Would you be able to point me in the right direction on how I can look into the page-misses stuff? Is this something I can investigate with in-code profiling, or with the Task Manager, or do I need some more specialized profiling tools?
Also, after some more experimentation (including turning off my internet radio - doh!), I've found the following:
- Minimizing the number of other processes seems to have negligable effect.
- The slow calls only happen when the window size is being /increased/, never when it is being /decreased/.
- If I resize the window slowly, then every other BitBlt() call is slow, e.g.:
<-----------------SNIP-------------------->
...
...

### EXTRACTED DATA
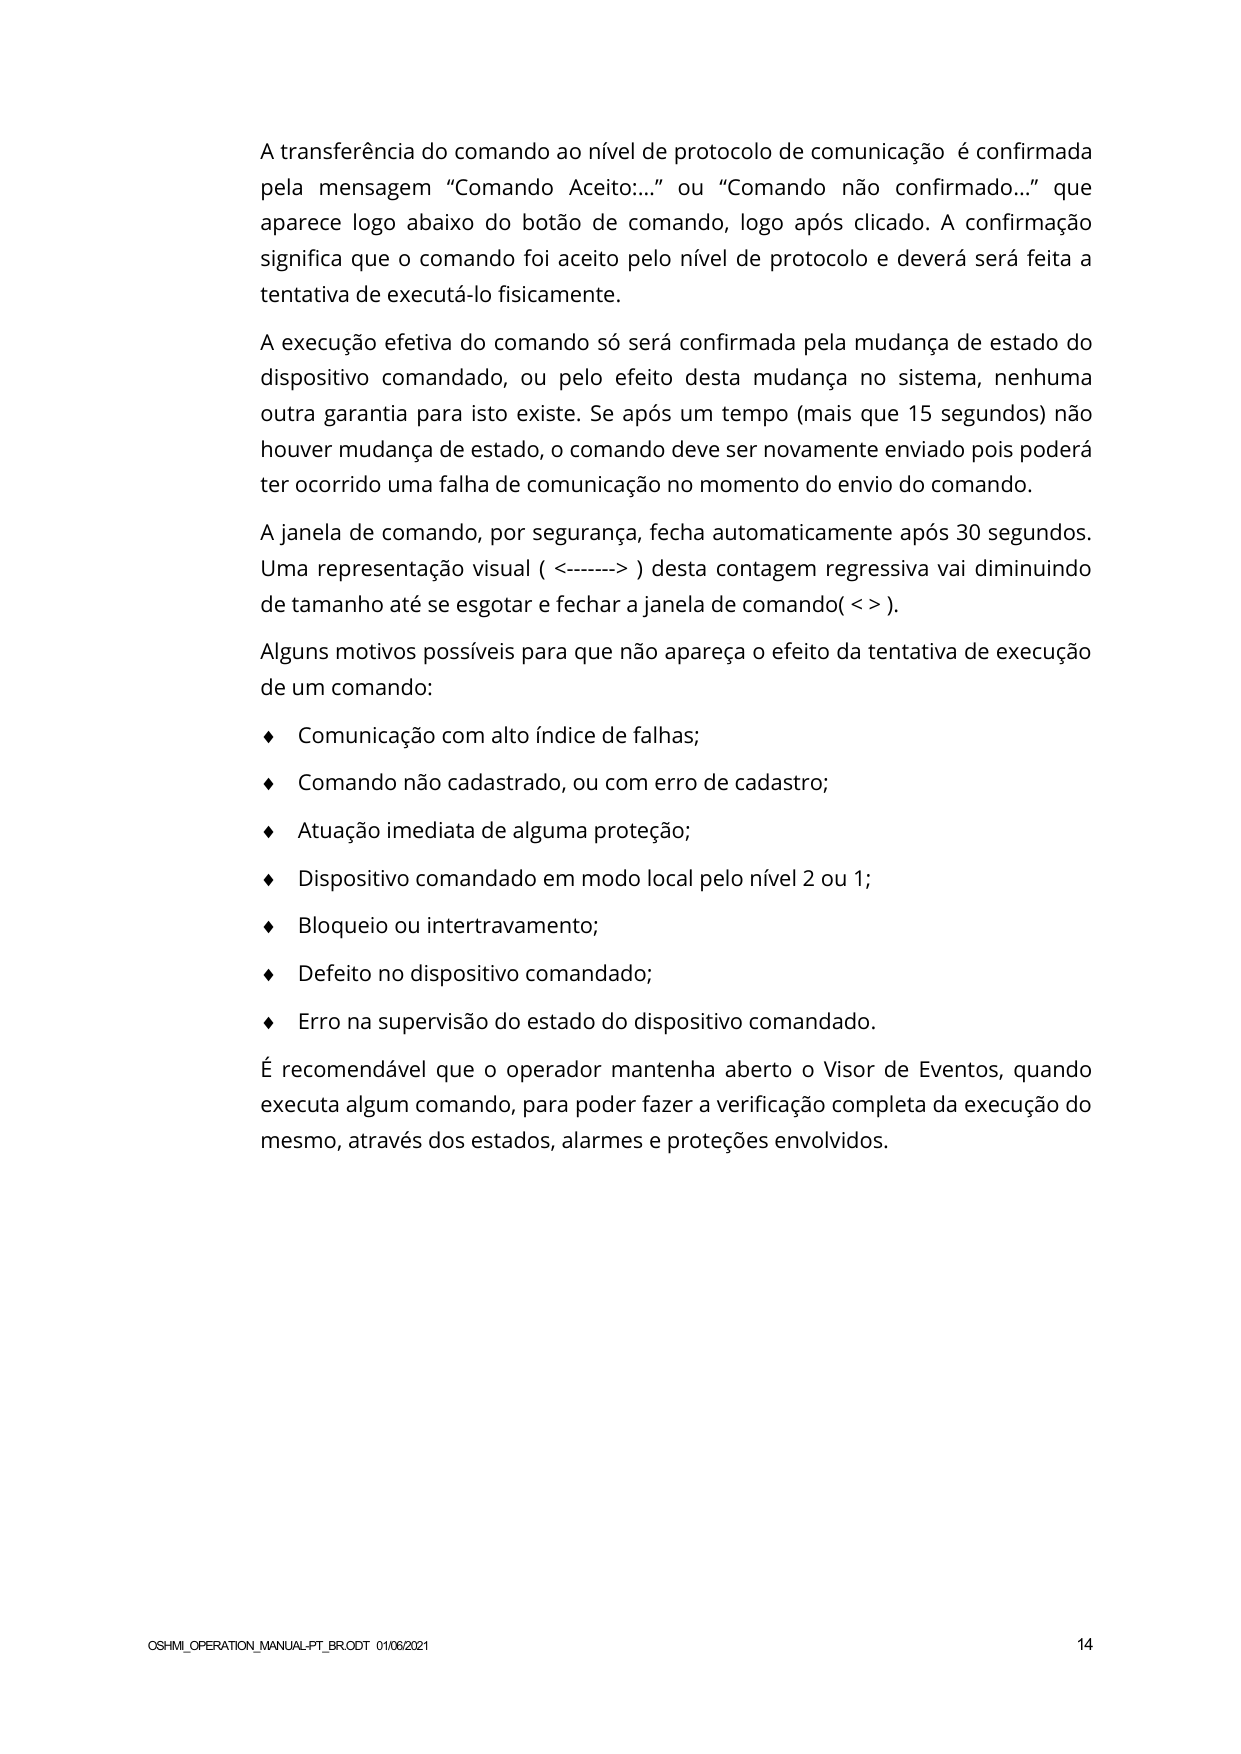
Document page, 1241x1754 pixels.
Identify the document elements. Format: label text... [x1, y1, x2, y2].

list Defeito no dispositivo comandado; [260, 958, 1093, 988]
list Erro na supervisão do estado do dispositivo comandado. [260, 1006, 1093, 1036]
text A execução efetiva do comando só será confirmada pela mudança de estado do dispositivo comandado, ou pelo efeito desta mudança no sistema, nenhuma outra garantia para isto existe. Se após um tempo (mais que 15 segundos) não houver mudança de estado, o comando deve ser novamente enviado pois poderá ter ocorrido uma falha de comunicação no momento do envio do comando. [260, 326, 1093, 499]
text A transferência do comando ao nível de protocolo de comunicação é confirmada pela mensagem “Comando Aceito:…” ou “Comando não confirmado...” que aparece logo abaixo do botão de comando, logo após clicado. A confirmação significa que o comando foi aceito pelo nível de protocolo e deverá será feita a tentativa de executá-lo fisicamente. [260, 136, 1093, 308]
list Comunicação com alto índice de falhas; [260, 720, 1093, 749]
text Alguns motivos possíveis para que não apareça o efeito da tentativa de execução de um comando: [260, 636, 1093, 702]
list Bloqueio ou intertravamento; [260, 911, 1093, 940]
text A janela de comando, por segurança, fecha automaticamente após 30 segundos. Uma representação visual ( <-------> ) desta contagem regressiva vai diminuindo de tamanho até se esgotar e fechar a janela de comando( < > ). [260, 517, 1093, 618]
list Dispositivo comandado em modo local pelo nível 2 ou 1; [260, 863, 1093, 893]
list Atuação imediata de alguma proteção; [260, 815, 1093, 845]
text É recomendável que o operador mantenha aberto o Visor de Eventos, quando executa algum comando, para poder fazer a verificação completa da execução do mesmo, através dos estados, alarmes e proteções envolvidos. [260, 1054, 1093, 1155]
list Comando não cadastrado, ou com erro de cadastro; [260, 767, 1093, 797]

### AIM OF THE TASK
Continue the forum post about slow BitBlt() calls during window resizing, beginning immediately after its final line.

### EXPECTED ANSWER
C2DTrajWindow::UpdateVirt(): m_memDC.BitBlt( 0, 0, 1280, 752, &m_decorationsMemDC, 0, 0, SRCAND ) ] took 0.011454 milliseconds
C2DTrajWindow::UpdateVirt(): m_memDC.BitBlt( 0, 0, 1280, 755, &m_decorationsMemDC, 0, 0, SRCAND ) ] took 630.962036 milliseconds
C2DTrajWindow::UpdateVirt(): m_memDC.BitBlt( 0, 0, 1280, 758, &m_decorationsMemDC, 0, 0, SRCAND ) ] took 0.015086 milliseconds
C2DTrajWindow::UpdateVirt(): m_memDC.BitBlt( 0, 0, 1280, 762, &m_decorationsMemDC, 0, 0, SRCAND ) ] took 636.752995 milliseconds
...
...
etc.
<-----------------SNIP-------------------->
I don't suppose you have any insights after seeing this information?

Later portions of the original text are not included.